EXERCISE: In the entries that follow, the lines from the one with "末尾要素へのポインタを返しま" through the one with "not recreating everything" are the ones to write out, exactly and with both ends included. Nothing else should appear.

Source texts of formatted documents:
= Beginning of Section =

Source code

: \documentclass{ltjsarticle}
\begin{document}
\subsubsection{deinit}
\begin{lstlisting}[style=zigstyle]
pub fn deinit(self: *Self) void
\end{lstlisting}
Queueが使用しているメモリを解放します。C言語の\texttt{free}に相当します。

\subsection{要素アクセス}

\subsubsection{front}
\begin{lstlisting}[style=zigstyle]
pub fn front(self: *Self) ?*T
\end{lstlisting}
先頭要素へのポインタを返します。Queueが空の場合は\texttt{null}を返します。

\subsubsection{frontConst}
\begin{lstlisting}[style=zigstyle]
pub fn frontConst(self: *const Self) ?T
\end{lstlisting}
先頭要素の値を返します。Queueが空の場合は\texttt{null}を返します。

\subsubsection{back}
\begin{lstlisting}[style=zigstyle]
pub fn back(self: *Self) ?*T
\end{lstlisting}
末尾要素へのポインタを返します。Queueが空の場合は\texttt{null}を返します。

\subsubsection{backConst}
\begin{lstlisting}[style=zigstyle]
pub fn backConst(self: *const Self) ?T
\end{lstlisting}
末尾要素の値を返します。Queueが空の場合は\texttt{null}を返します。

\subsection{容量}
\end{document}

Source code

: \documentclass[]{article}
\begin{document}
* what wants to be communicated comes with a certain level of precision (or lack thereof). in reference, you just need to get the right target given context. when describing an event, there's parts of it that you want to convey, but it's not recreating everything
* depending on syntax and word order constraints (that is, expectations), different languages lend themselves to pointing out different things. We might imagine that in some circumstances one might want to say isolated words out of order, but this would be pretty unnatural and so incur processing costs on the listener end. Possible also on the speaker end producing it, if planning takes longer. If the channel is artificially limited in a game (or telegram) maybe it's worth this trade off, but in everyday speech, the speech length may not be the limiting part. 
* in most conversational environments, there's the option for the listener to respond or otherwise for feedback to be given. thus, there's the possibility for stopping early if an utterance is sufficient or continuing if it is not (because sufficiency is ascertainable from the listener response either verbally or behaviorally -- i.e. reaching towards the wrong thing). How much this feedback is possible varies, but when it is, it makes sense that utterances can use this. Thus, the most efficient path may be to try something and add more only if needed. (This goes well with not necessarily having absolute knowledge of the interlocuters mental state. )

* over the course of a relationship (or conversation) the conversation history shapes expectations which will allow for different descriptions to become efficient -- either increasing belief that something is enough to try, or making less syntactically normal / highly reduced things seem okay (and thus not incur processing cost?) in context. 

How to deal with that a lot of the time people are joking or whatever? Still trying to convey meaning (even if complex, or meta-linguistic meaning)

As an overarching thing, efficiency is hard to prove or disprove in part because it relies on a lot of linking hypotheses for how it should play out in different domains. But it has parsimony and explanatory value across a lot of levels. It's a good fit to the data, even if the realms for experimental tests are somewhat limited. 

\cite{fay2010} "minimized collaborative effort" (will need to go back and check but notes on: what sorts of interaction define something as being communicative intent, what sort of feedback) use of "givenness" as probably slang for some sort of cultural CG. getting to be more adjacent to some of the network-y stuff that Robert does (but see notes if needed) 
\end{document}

= End of Section =

RESULT OF THE EXERCISE:
末尾要素へのポインタを返します。Queueが空の場合は\texttt{null}を返します。

\subsubsection{backConst}
\begin{lstlisting}[style=zigstyle]
pub fn backConst(self: *const Self) ?T
\end{lstlisting}
末尾要素の値を返します。Queueが空の場合は\texttt{null}を返します。

\subsection{容量}
\end{document}

Source code

: \documentclass[]{article}
\begin{document}
* what wants to be communicated comes with a certain level of precision (or lack thereof). in reference, you just need to get the right target given context. when describing an event, there's parts of it that you want to convey, but it's not recreating everything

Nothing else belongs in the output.